Did you KNOW it was so flat in Ohio? I am ignorant. I see this quickly.

Now we are driving 40 minutes to a bowling alley to surprise my uncle-wait it turned out to be an hour.... This, could be a book. We are having adventure. Plus I drove by myself to a store in a place I do not know!!! Something called Meijers? Not too far from the hotel but still.....Its the small things. Really. So proud that we are doing this little thing without the boys. We don't need our hubbies for EVERYTHING. Just SOME things. Ahem..... BTW both of the Littlest' ears are infected. My poor honey-and I'm all the way here. But he's got it. He so does.
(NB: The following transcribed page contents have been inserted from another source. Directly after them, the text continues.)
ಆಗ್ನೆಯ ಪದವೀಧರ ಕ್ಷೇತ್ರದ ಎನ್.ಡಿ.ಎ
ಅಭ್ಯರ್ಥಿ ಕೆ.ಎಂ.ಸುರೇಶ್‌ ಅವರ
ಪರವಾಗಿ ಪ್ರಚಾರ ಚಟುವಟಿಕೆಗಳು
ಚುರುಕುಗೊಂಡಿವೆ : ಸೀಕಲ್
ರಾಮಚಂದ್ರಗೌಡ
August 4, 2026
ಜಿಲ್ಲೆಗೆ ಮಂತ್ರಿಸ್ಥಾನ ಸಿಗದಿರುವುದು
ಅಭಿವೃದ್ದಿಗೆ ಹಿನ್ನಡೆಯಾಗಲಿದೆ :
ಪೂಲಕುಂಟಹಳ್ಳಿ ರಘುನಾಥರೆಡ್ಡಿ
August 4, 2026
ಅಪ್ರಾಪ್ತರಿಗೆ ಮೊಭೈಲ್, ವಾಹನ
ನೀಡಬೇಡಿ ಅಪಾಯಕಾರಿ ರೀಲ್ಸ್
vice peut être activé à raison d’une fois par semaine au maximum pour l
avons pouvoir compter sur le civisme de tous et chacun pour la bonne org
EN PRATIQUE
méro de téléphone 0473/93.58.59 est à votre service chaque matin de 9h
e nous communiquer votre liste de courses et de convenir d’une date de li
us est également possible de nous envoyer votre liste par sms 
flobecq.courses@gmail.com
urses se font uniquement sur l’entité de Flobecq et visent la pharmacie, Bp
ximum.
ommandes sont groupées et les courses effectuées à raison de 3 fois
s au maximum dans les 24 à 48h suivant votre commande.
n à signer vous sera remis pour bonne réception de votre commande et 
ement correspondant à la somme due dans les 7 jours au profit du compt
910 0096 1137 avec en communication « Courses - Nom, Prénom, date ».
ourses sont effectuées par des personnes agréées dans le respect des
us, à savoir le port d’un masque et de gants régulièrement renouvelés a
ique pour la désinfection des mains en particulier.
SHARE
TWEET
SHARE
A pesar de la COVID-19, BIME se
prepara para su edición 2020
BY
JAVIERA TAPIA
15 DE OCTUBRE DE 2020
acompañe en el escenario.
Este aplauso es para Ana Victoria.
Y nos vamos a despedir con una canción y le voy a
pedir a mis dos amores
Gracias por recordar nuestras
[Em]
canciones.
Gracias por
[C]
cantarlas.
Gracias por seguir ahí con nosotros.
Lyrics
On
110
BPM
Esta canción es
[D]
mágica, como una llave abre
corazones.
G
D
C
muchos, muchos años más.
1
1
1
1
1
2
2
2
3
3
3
My sister beat me in bowling. She got a 136 and I got a 124 and I don't like it! Here's a picture of me after I got a strike; uh the ONE time I got a strike...wait I think I had two. Yep, I had two. I had a margarita (sorry Hol) and the kids had a blast, and my sister organized everyone's shoes because clearly, very clearly, she's a nut like that. :) Who cares? Shoes were everywhere, we all had our beautiful bowling shoes on, and she just lined them up, paired them up, I even took a picture after she did it. I'll refrain sharing it here. Just imagine a picture of rows of lined up organized shoes. That about sums it up my friends. Me, not so organized, her very organized. I'm ok with that. I kind of like it that way really. Fur real yo.
It's night time, it's late. We get back to the hotel very late. The kids are laughing maniacally in the back seat, deliriously tired I suppose. We get them cleaned up, as my sister calls it, "jammified" and in bed. We do the same. It was 1230 am when I laid my head to sleep on that pillow. I'm solidly and firmly in "la la" land when my cell phone rings!! I fly out of the bed and grab it fast, it's my honey. Dang that's a loud ring. I'm ready to chew him out (and still did I think) when he tells me what my ears could not comprehend, "SKYBUS is now closed for business, no more flights, you have no way home." Eh? Surely you jest. I look at the clock, wildly thinking, look at the sleeping kids and my frowning sister who is absolutely glaring at me, back at the clock I look to remove my locked eyes from her mean looking ones :) and I am silent. Thinking. Processing. I go to the bathroom turn on the light and close the door not to wake the kids. I harshly whisper to my husband, 'but what are you talking about and why are you telling me this now what can I do now at 130 in the morning, I'm utterly exhausted' type thing I'm sure I said. I need my sleep I'm CERTAIN I said. I decide my sister needs to know at this very second since I do (I mean why should I worry alone?) and I go out and whisper to her what he's told me. Add this to the list my friends, this really happened. We are now stranded in Ohio. Clearly we thrive off drama and we went to bed thinking this, it's mandatory you know, it helped us to think this way. OMG, we have no way home, we're stuck here forever with these two kids. What oh what shall we do? Save me, save me. I'm sure it did help us to think this way. It didn't last long as the last thought I had in my head before numbly falling asleep was 'well, I'll just drive home with this rental car we have'. That helped me fall asleep quicker. I feel certain it did. But still.. I heard my sister tiptoe off to the bathroom and call her honey. Beleive me, I didn't know it then, but we were about to have one stressed out Saturday morning before my Gramma's surprise party. And man, did we...
....to be continued when I have another chunk of time......soon...I promise...and I know you're waiting with bated breath.....so I'll hurry faster.....just for you.....

Monday, April 14, 2008

Hello World

And I'll be filling you all in with my adventures. I promise you; there were M. A. N. Y.

Thursday, April 03, 2008

Going Cross Country




I'll be back when I'm back. Sianara.